Task description:
When you print the records, keep every line identical to the original.

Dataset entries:
• • • • •

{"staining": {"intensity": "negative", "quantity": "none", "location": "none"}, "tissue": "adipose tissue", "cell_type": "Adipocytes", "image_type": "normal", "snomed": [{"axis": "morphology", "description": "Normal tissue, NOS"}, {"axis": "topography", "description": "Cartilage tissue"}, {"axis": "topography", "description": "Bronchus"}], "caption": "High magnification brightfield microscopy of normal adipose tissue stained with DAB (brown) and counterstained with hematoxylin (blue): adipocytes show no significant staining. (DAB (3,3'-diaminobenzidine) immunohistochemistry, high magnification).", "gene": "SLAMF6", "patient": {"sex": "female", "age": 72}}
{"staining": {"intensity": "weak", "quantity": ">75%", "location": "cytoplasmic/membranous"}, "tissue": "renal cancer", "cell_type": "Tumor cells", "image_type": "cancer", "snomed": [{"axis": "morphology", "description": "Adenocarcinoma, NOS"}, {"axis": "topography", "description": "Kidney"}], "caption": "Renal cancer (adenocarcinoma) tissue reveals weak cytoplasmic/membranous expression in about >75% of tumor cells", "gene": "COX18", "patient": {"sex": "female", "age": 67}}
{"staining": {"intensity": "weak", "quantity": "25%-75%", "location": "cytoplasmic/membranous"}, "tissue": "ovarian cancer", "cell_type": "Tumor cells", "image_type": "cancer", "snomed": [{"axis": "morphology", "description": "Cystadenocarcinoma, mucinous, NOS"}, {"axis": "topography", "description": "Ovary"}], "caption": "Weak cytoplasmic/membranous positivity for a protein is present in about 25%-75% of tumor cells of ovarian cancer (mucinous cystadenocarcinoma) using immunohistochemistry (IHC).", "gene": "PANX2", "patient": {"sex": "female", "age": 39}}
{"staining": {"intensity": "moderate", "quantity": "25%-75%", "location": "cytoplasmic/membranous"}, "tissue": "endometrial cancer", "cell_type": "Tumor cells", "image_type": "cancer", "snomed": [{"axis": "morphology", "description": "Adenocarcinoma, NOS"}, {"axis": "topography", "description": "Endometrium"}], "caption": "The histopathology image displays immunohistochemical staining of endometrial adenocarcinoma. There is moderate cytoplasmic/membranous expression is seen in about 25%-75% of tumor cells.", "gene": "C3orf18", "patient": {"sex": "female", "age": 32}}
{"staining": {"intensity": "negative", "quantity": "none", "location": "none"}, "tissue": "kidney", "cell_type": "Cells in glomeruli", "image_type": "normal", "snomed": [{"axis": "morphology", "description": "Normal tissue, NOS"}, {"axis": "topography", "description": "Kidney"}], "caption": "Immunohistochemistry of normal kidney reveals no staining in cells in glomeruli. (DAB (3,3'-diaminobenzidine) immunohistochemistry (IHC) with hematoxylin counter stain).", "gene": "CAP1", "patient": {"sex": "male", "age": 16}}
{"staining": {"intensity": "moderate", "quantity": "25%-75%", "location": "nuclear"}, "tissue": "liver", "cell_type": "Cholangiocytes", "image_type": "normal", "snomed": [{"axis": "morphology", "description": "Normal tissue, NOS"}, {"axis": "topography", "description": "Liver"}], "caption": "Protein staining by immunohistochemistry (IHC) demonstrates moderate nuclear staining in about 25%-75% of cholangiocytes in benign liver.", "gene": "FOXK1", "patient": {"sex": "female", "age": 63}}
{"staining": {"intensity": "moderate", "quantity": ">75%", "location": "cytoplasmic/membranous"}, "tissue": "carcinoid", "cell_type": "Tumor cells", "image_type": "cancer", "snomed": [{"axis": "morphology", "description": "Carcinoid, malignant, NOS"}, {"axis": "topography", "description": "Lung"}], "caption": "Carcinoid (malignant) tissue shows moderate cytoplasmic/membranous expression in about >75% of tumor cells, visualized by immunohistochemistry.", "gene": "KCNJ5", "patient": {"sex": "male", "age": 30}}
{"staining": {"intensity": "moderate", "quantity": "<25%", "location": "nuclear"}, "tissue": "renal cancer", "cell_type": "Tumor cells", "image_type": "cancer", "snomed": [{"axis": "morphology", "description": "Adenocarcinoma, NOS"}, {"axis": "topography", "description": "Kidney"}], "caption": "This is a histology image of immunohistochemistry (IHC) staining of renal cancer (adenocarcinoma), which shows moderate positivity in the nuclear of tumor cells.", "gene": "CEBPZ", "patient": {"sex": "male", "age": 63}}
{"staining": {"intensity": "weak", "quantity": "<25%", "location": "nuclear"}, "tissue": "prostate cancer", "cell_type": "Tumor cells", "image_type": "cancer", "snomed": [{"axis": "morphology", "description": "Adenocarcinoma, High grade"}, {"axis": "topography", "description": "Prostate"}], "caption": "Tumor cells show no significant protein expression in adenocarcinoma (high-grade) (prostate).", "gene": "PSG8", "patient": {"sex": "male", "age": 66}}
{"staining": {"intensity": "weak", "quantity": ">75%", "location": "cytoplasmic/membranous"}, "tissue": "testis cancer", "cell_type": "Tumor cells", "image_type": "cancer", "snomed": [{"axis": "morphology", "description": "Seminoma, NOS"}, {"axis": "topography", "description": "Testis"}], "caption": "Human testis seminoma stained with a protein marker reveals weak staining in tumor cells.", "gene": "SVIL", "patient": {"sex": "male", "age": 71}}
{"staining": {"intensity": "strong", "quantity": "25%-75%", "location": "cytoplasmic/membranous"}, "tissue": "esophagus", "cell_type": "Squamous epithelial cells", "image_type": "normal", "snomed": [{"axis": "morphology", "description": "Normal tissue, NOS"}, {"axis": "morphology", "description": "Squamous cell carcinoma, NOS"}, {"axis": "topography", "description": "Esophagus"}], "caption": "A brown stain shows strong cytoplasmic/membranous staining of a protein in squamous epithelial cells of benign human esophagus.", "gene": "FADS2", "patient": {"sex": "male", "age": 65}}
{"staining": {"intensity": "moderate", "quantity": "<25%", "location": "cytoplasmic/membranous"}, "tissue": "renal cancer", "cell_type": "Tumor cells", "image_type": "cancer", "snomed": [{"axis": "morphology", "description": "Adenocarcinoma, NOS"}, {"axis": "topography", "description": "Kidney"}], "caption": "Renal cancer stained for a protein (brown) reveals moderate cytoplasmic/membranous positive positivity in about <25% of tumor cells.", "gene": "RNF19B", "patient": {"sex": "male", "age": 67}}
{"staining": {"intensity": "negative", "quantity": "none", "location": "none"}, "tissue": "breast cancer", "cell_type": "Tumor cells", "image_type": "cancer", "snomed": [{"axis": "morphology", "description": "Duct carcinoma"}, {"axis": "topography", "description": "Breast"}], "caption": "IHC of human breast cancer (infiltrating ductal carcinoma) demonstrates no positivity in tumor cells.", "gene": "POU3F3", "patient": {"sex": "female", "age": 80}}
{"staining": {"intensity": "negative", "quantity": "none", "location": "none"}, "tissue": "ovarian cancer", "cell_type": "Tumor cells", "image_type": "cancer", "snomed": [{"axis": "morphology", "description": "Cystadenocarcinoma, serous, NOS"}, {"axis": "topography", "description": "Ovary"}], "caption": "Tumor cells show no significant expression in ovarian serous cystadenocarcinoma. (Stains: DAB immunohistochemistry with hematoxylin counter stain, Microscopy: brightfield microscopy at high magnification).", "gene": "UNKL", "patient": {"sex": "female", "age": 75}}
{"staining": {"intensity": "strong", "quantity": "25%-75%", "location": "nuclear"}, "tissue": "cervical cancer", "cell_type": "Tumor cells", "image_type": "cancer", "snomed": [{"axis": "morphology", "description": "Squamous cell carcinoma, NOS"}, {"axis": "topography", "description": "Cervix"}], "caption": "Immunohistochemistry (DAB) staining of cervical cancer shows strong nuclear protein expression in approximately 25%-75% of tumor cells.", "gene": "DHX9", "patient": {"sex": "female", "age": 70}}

• • • • •

Solution to the exercise:
{"staining": {"intensity": "negative", "quantity": "none", "location": "none"}, "tissue": "adipose tissue", "cell_type": "Adipocytes", "image_type": "normal", "snomed": [{"axis": "morphology", "description": "Normal tissue, NOS"}, {"axis": "topography", "description": "Cartilage tissue"}, {"axis": "topography", "description": "Bronchus"}], "caption": "High magnification brightfield microscopy of normal adipose tissue stained with DAB (brown) and counterstained with hematoxylin (blue): adipocytes show no significant staining. (DAB (3,3'-diaminobenzidine) immunohistochemistry, high magnification).", "gene": "SLAMF6", "patient": {"sex": "female", "age": 72}}
{"staining": {"intensity": "weak", "quantity": ">75%", "location": "cytoplasmic/membranous"}, "tissue": "renal cancer", "cell_type": "Tumor cells", "image_type": "cancer", "snomed": [{"axis": "morphology", "description": "Adenocarcinoma, NOS"}, {"axis": "topography", "description": "Kidney"}], "caption": "Renal cancer (adenocarcinoma) tissue reveals weak cytoplasmic/membranous expression in about >75% of tumor cells", "gene": "COX18", "patient": {"sex": "female", "age": 67}}
{"staining": {"intensity": "weak", "quantity": "25%-75%", "location": "cytoplasmic/membranous"}, "tissue": "ovarian cancer", "cell_type": "Tumor cells", "image_type": "cancer", "snomed": [{"axis": "morphology", "description": "Cystadenocarcinoma, mucinous, NOS"}, {"axis": "topography", "description": "Ovary"}], "caption": "Weak cytoplasmic/membranous positivity for a protein is present in about 25%-75% of tumor cells of ovarian cancer (mucinous cystadenocarcinoma) using immunohistochemistry (IHC).", "gene": "PANX2", "patient": {"sex": "female", "age": 39}}
{"staining": {"intensity": "moderate", "quantity": "25%-75%", "location": "cytoplasmic/membranous"}, "tissue": "endometrial cancer", "cell_type": "Tumor cells", "image_type": "cancer", "snomed": [{"axis": "morphology", "description": "Adenocarcinoma, NOS"}, {"axis": "topography", "description": "Endometrium"}], "caption": "The histopathology image displays immunohistochemical staining of endometrial adenocarcinoma. There is moderate cytoplasmic/membranous expression is seen in about 25%-75% of tumor cells.", "gene": "C3orf18", "patient": {"sex": "female", "age": 32}}
{"staining": {"intensity": "negative", "quantity": "none", "location": "none"}, "tissue": "kidney", "cell_type": "Cells in glomeruli", "image_type": "normal", "snomed": [{"axis": "morphology", "description": "Normal tissue, NOS"}, {"axis": "topography", "description": "Kidney"}], "caption": "Immunohistochemistry of normal kidney reveals no staining in cells in glomeruli. (DAB (3,3'-diaminobenzidine) immunohistochemistry (IHC) with hematoxylin counter stain).", "gene": "CAP1", "patient": {"sex": "male", "age": 16}}
{"staining": {"intensity": "moderate", "quantity": "25%-75%", "location": "nuclear"}, "tissue": "liver", "cell_type": "Cholangiocytes", "image_type": "normal", "snomed": [{"axis": "morphology", "description": "Normal tissue, NOS"}, {"axis": "topography", "description": "Liver"}], "caption": "Protein staining by immunohistochemistry (IHC) demonstrates moderate nuclear staining in about 25%-75% of cholangiocytes in benign liver.", "gene": "FOXK1", "patient": {"sex": "female", "age": 63}}
{"staining": {"intensity": "moderate", "quantity": ">75%", "location": "cytoplasmic/membranous"}, "tissue": "carcinoid", "cell_type": "Tumor cells", "image_type": "cancer", "snomed": [{"axis": "morphology", "description": "Carcinoid, malignant, NOS"}, {"axis": "topography", "description": "Lung"}], "caption": "Carcinoid (malignant) tissue shows moderate cytoplasmic/membranous expression in about >75% of tumor cells, visualized by immunohistochemistry.", "gene": "KCNJ5", "patient": {"sex": "male", "age": 30}}
{"staining": {"intensity": "moderate", "quantity": "<25%", "location": "nuclear"}, "tissue": "renal cancer", "cell_type": "Tumor cells", "image_type": "cancer", "snomed": [{"axis": "morphology", "description": "Adenocarcinoma, NOS"}, {"axis": "topography", "description": "Kidney"}], "caption": "This is a histology image of immunohistochemistry (IHC) staining of renal cancer (adenocarcinoma), which shows moderate positivity in the nuclear of tumor cells.", "gene": "CEBPZ", "patient": {"sex": "male", "age": 63}}
{"staining": {"intensity": "weak", "quantity": "<25%", "location": "nuclear"}, "tissue": "prostate cancer", "cell_type": "Tumor cells", "image_type": "cancer", "snomed": [{"axis": "morphology", "description": "Adenocarcinoma, High grade"}, {"axis": "topography", "description": "Prostate"}], "caption": "Tumor cells show no significant protein expression in adenocarcinoma (high-grade) (prostate).", "gene": "PSG8", "patient": {"sex": "male", "age": 66}}
{"staining": {"intensity": "weak", "quantity": ">75%", "location": "cytoplasmic/membranous"}, "tissue": "testis cancer", "cell_type": "Tumor cells", "image_type": "cancer", "snomed": [{"axis": "morphology", "description": "Seminoma, NOS"}, {"axis": "topography", "description": "Testis"}], "caption": "Human testis seminoma stained with a protein marker reveals weak staining in tumor cells.", "gene": "SVIL", "patient": {"sex": "male", "age": 71}}
{"staining": {"intensity": "strong", "quantity": "25%-75%", "location": "cytoplasmic/membranous"}, "tissue": "esophagus", "cell_type": "Squamous epithelial cells", "image_type": "normal", "snomed": [{"axis": "morphology", "description": "Normal tissue, NOS"}, {"axis": "morphology", "description": "Squamous cell carcinoma, NOS"}, {"axis": "topography", "description": "Esophagus"}], "caption": "A brown stain shows strong cytoplasmic/membranous staining of a protein in squamous epithelial cells of benign human esophagus.", "gene": "FADS2", "patient": {"sex": "male", "age": 65}}
{"staining": {"intensity": "moderate", "quantity": "<25%", "location": "cytoplasmic/membranous"}, "tissue": "renal cancer", "cell_type": "Tumor cells", "image_type": "cancer", "snomed": [{"axis": "morphology", "description": "Adenocarcinoma, NOS"}, {"axis": "topography", "description": "Kidney"}], "caption": "Renal cancer stained for a protein (brown) reveals moderate cytoplasmic/membranous positive positivity in about <25% of tumor cells.", "gene": "RNF19B", "patient": {"sex": "male", "age": 67}}
{"staining": {"intensity": "negative", "quantity": "none", "location": "none"}, "tissue": "breast cancer", "cell_type": "Tumor cells", "image_type": "cancer", "snomed": [{"axis": "morphology", "description": "Duct carcinoma"}, {"axis": "topography", "description": "Breast"}], "caption": "IHC of human breast cancer (infiltrating ductal carcinoma) demonstrates no positivity in tumor cells.", "gene": "POU3F3", "patient": {"sex": "female", "age": 80}}
{"staining": {"intensity": "negative", "quantity": "none", "location": "none"}, "tissue": "ovarian cancer", "cell_type": "Tumor cells", "image_type": "cancer", "snomed": [{"axis": "morphology", "description": "Cystadenocarcinoma, serous, NOS"}, {"axis": "topography", "description": "Ovary"}], "caption": "Tumor cells show no significant expression in ovarian serous cystadenocarcinoma. (Stains: DAB immunohistochemistry with hematoxylin counter stain, Microscopy: brightfield microscopy at high magnification).", "gene": "UNKL", "patient": {"sex": "female", "age": 75}}
{"staining": {"intensity": "strong", "quantity": "25%-75%", "location": "nuclear"}, "tissue": "cervical cancer", "cell_type": "Tumor cells", "image_type": "cancer", "snomed": [{"axis": "morphology", "description": "Squamous cell carcinoma, NOS"}, {"axis": "topography", "description": "Cervix"}], "caption": "Immunohistochemistry (DAB) staining of cervical cancer shows strong nuclear protein expression in approximately 25%-75% of tumor cells.", "gene": "DHX9", "patient": {"sex": "female", "age": 70}}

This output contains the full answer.